-------- INFORMATION --------

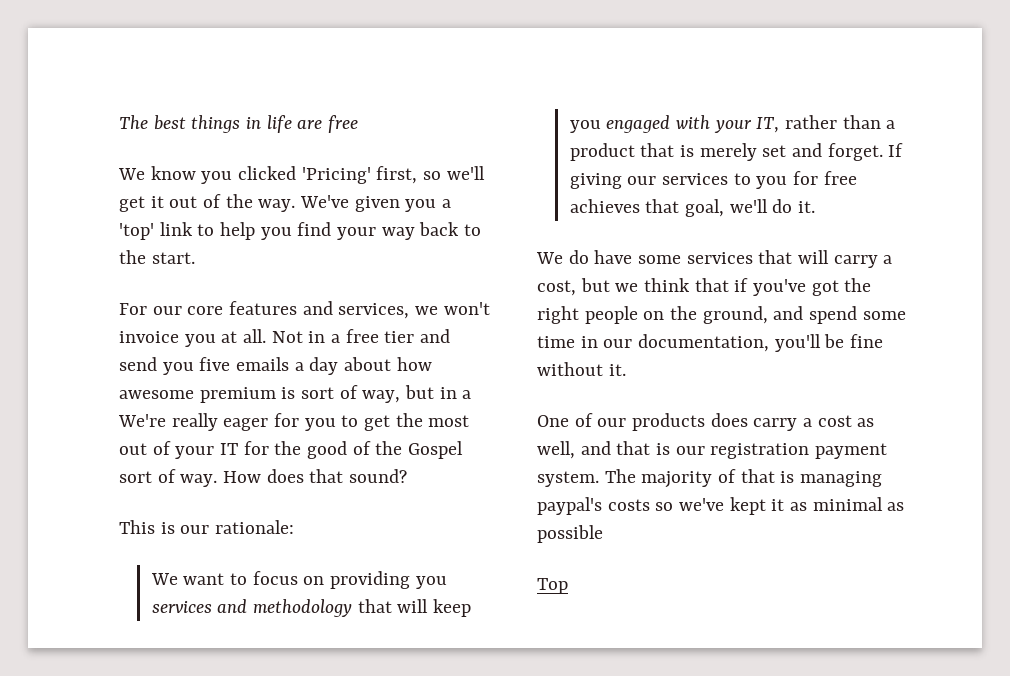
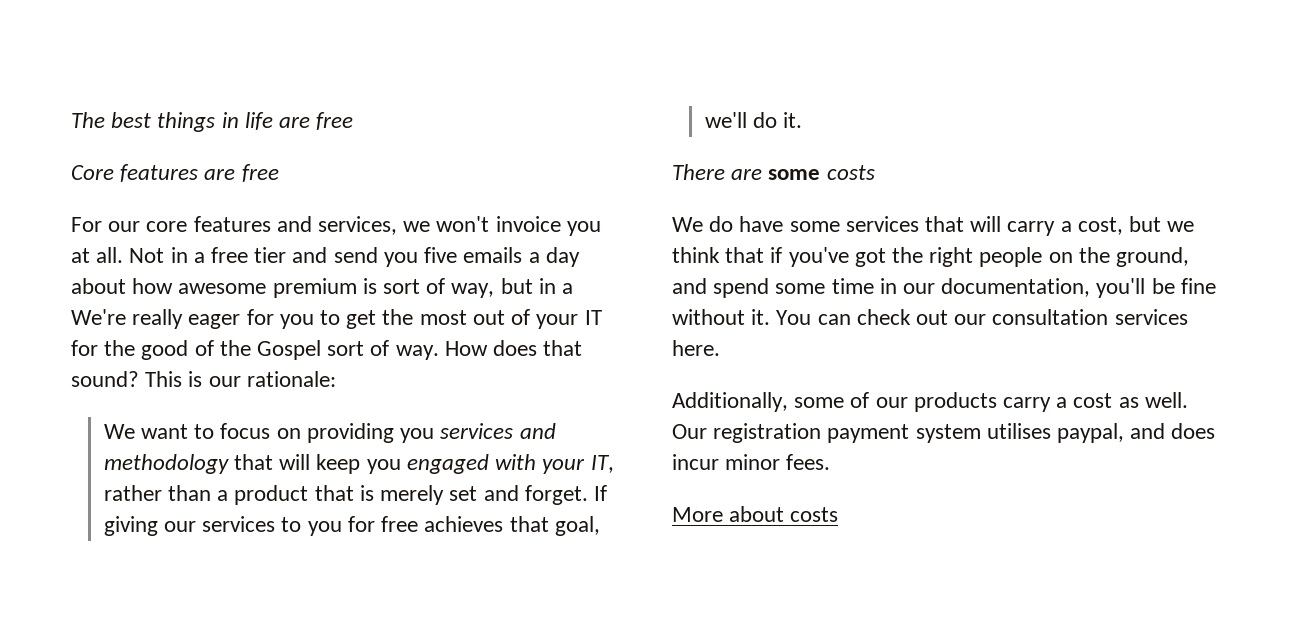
[118,166,485,184] [119,194,452,212] [119,222,482,240] [119,250,195,264] We know you clicked 'Pricing' first, so we'll get it out of the way. We've given you a 'top' link to help you find your way back to the start. -> [71,164,279,182] Core features are free
(408, 476) // -> (139, 379) none
(816, 207) none -> [672,164,875,180] // There are some costs
[537,415,569,427] // One -> [776,309,1188,325] [672,340,720,356] [672,392,845,412] You can check out our consultation services here. // Additionally, some
[710,413,748,427] does -> (997, 402) none
[537,441,888,459] [537,469,883,488] [537,497,905,515] [537,525,603,543] [537,578,568,594] well, and that is our registration payment system. The majority of that is managing paypal's costs so we've kept it as minimal as possible // Top -> [1144,392,1188,408] [672,423,1216,443] [672,454,831,470] [672,506,839,522] well. Our registration payment system utilises paypal, and does incur minor fees. // More about costs

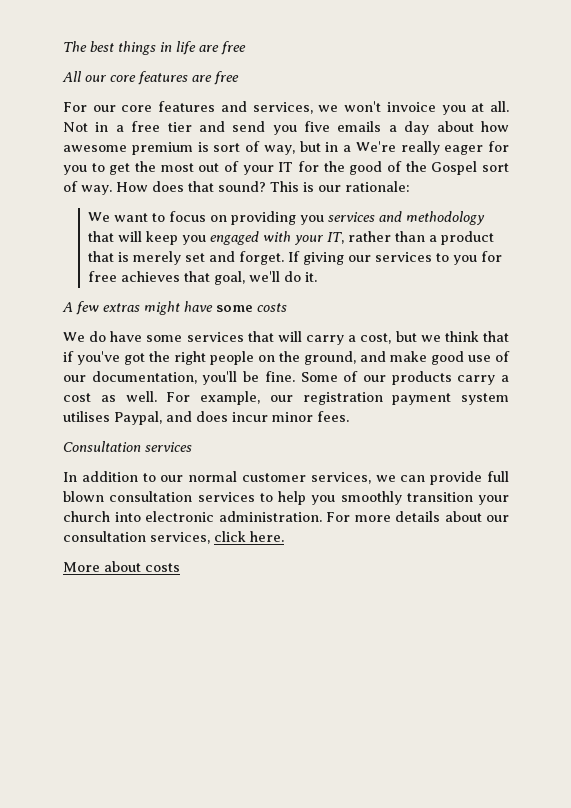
[71,165,114,180] Core -> [62,71,136,82] All our core
[672,164,763,180] There are -> [62,301,213,315] A few extras might have
[713,278,1216,298] [672,309,1188,325] [672,340,720,356] [672,392,845,412] spend some time in our documentation, you'll be fine without it. You can check out our consultation services here. // Additionally, some -> [390,351,510,365] [63,371,338,385] make good use of our documentation, you'll be fine. Some
[672,424,707,439] Our -> [166,391,293,405] For example, our
[1057,423,1125,443] paypal, -> [114,411,162,425] Paypal,
(831, 462) none -> [63,441,192,452] [63,471,510,485] [63,491,509,505] [63,511,509,522] [63,531,284,544] // Consultation services // In addition to our normal customer services, we can provide full blown consultation services to help you smoothly transition your church into electronic administration. For more details about our consultation services, click here.

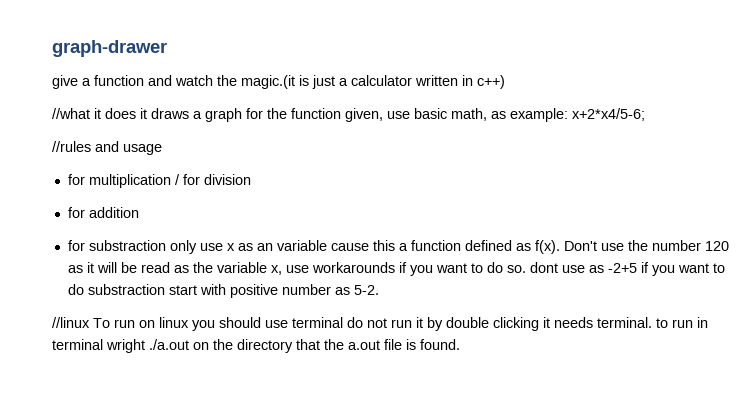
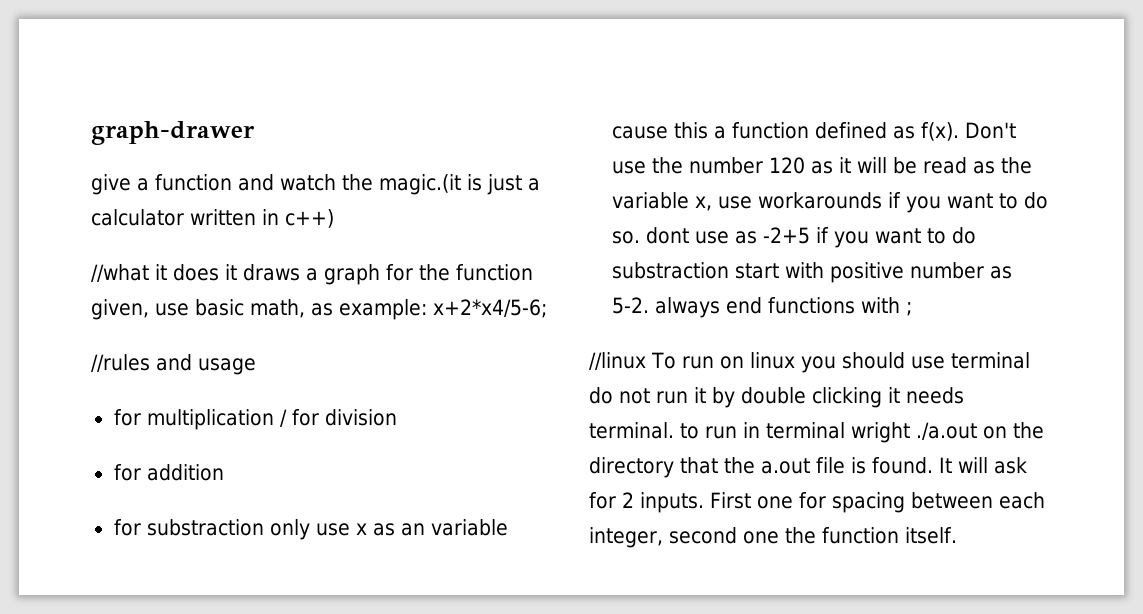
(379, 290) none -> [654,297,912,318] always end functions with ;
(460, 344) none -> [939,457,1027,474] [589,492,1045,513] [589,527,957,548] It will ask for 2 inputs. First one for spacing between each integer, second one the function itself.

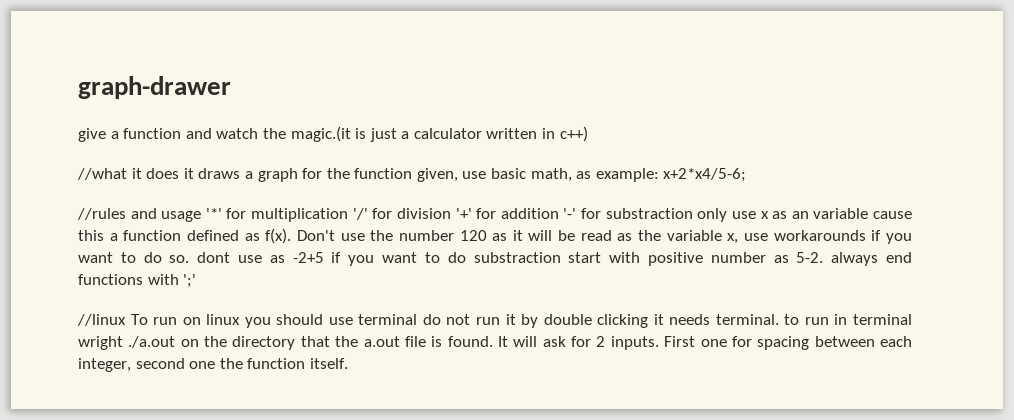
(256, 366) // -> [205,208,222,219] '*'
[279,409,287,427] / -> [352,208,368,220] '/'
(397, 417) // -> [455,208,472,219] '+'
(224, 472) // -> [563,208,577,219] '-'
[905,302,912,316] ; -> [183,274,197,288] ';'

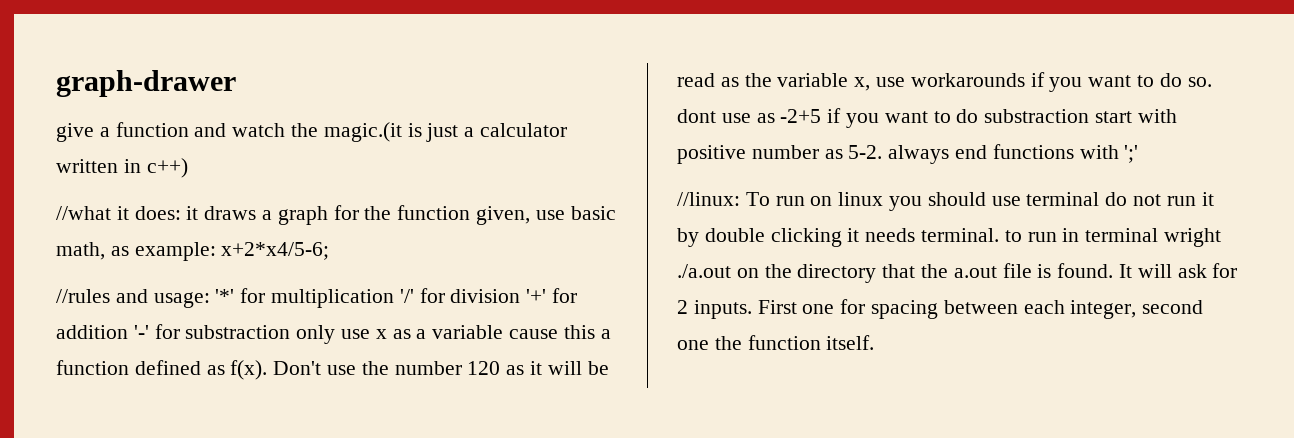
[146,168,180,179] does -> [134,206,181,220] does:
[161,211,202,222] usage -> [153,292,210,308] usage:
[791,211,809,219] an -> [416,329,427,339] a
[77,314,126,326] //linux -> [677,192,740,206] //linux:

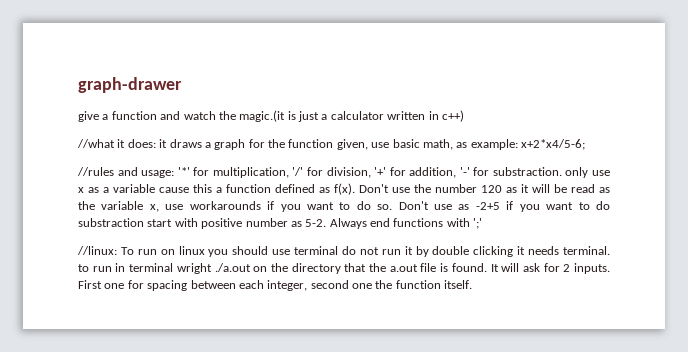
[271,289,395,308] multiplication -> [212,167,289,178] multiplication,
[450,289,521,303] division -> [326,167,371,178] division,
[56,325,128,339] addition -> [409,167,457,178] addition,
[185,325,291,339] substraction -> [492,167,562,176] substraction.
[677,109,716,123] dont -> [398,201,429,210] Don't
[888,145,950,164] always -> [329,218,367,229] Always

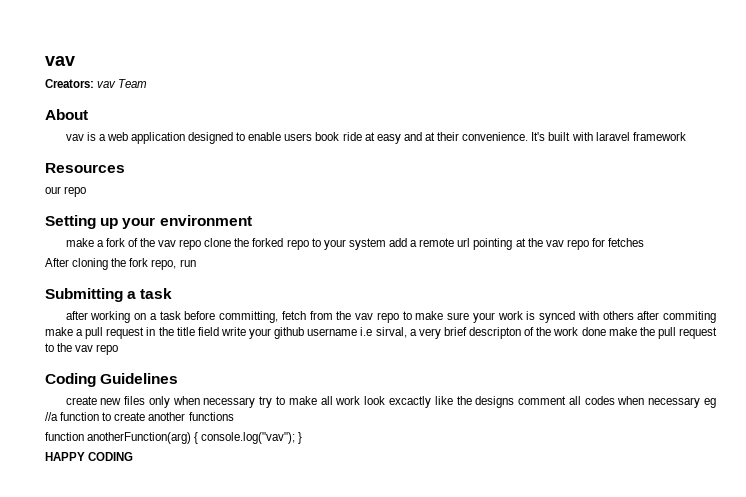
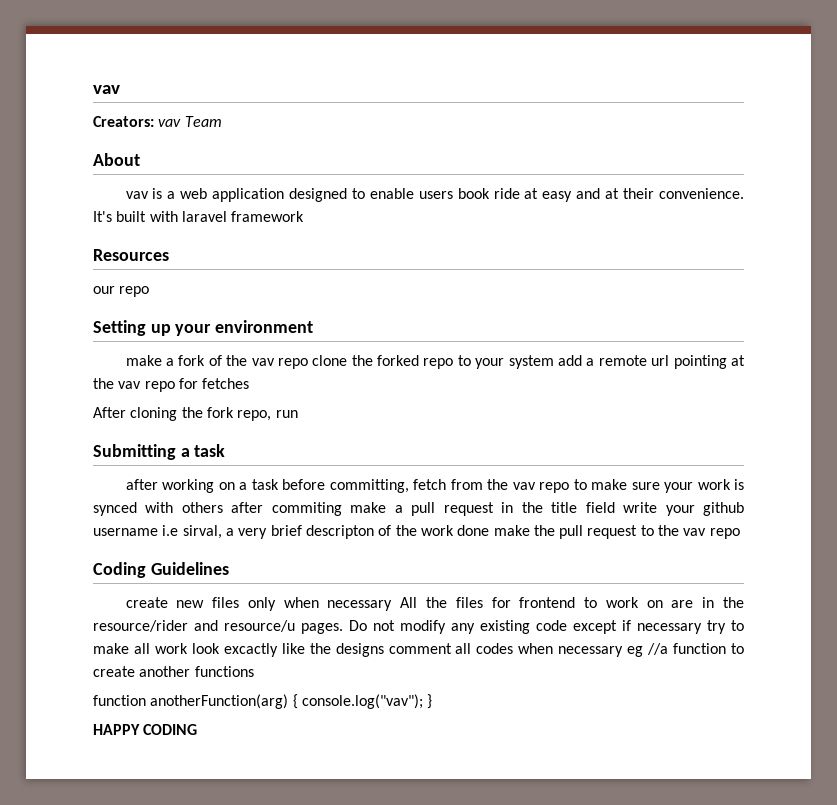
(256, 402) none -> [400,597,744,608] [93,620,702,634] All the files for frontend to work on are in the resource/rider and resource/u pages. Do not modify any existing code except if necessary

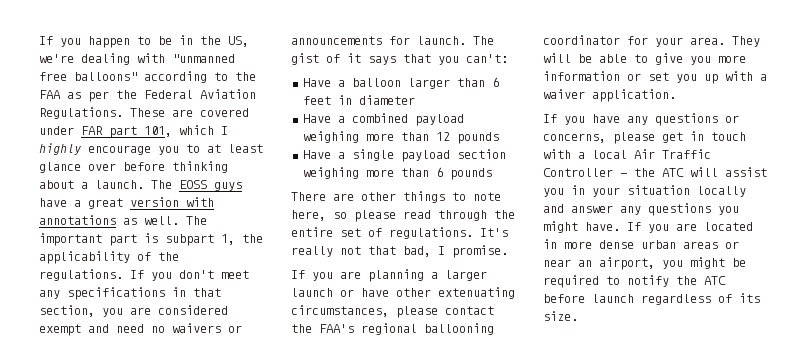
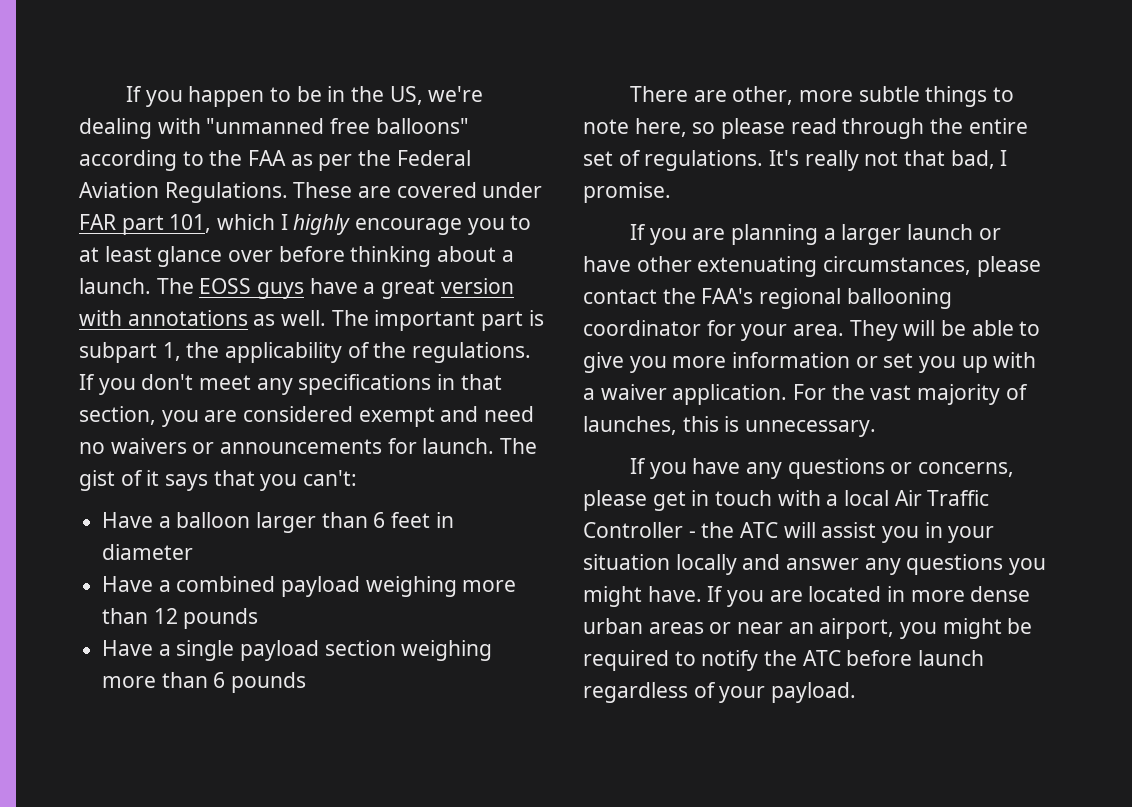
[361,192,396,201] other -> [732,86,920,105] other, more subtle
(676, 95) none -> [793,384,1028,405] [583,416,877,437] For the vast majority of launches, this is unnecessary.
[739,293,760,303] [543,311,578,321] its size. -> [719,682,857,703] your payload.

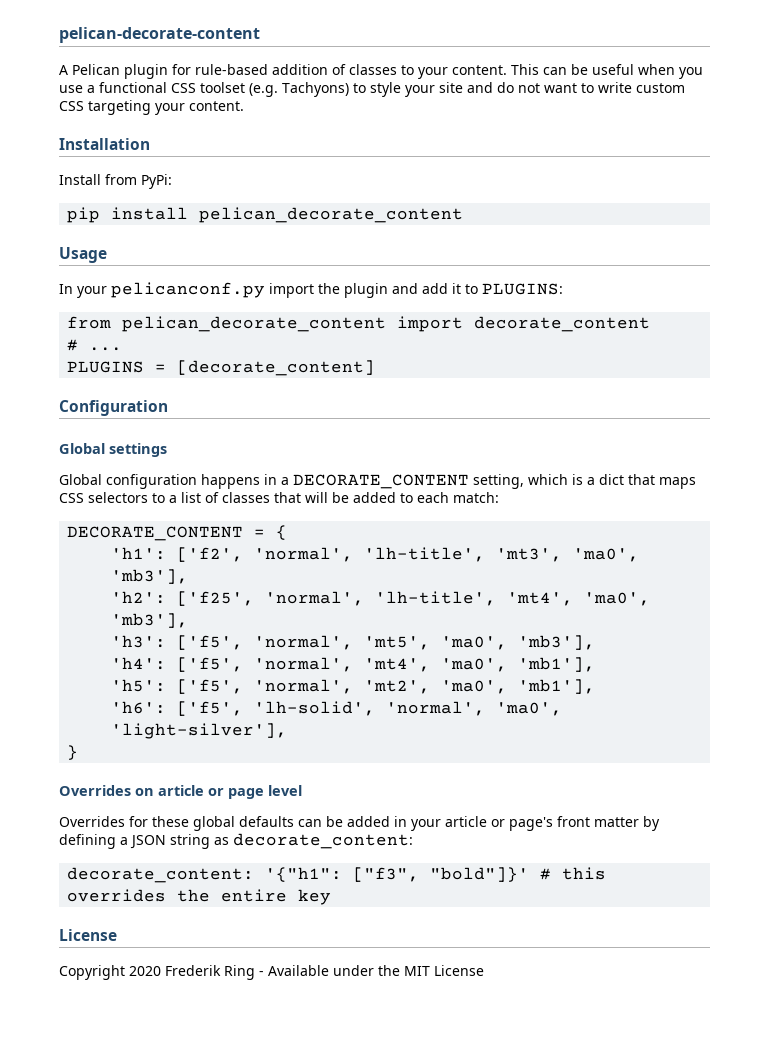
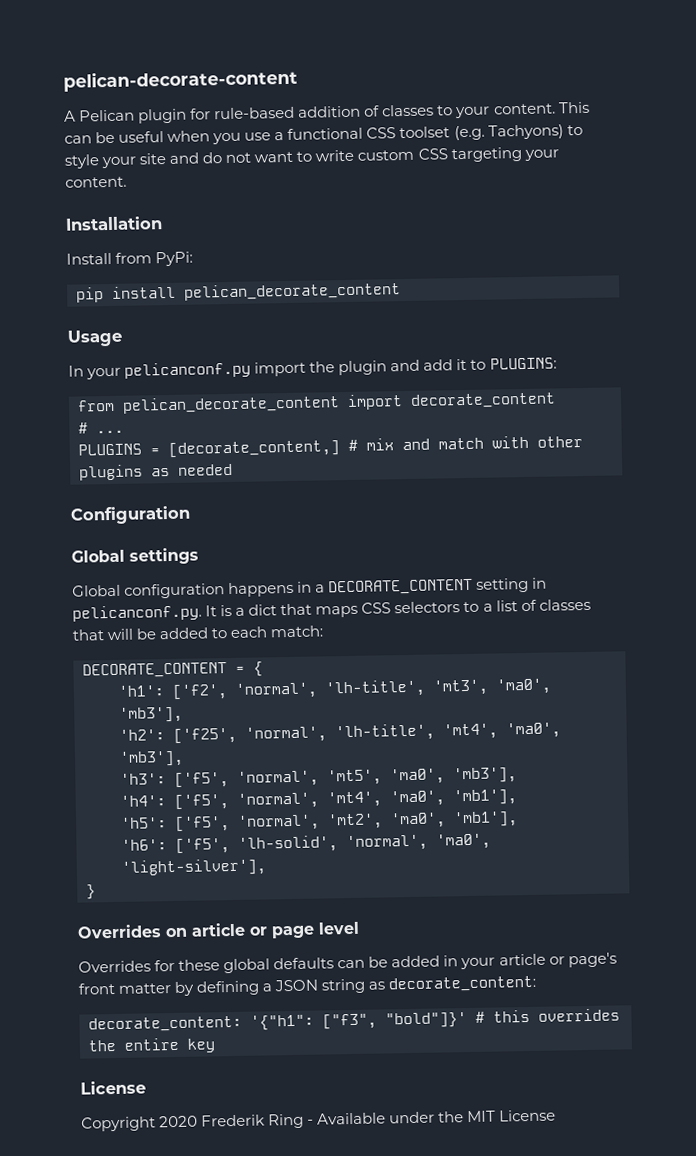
[177,360,376,376] [decorate_content] -> [168,435,583,459] [79,463,233,481] [decorate_content,] # mix and match with other plugins as needed
[473,474,568,489] setting, which -> [476,577,548,593] [72,604,218,622] setting in pelicanconf.py. It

--------

→ **WHAT YOU HAVE TO DO**: Your answer should consist of the lines from the listing that hold the word "Additionally".

→ **SOLUTION TO THE EXERCISE**:
[537,415,569,427] // One -> [776,309,1188,325] [672,340,720,356] [672,392,845,412] You can check out our consultation services here. // Additionally, some
[713,278,1216,298] [672,309,1188,325] [672,340,720,356] [672,392,845,412] spend some time in our documentation, you'll be fine without it. You can check out our consultation services here. // Additionally, some -> [390,351,510,365] [63,371,338,385] make good use of our documentation, you'll be fine. Some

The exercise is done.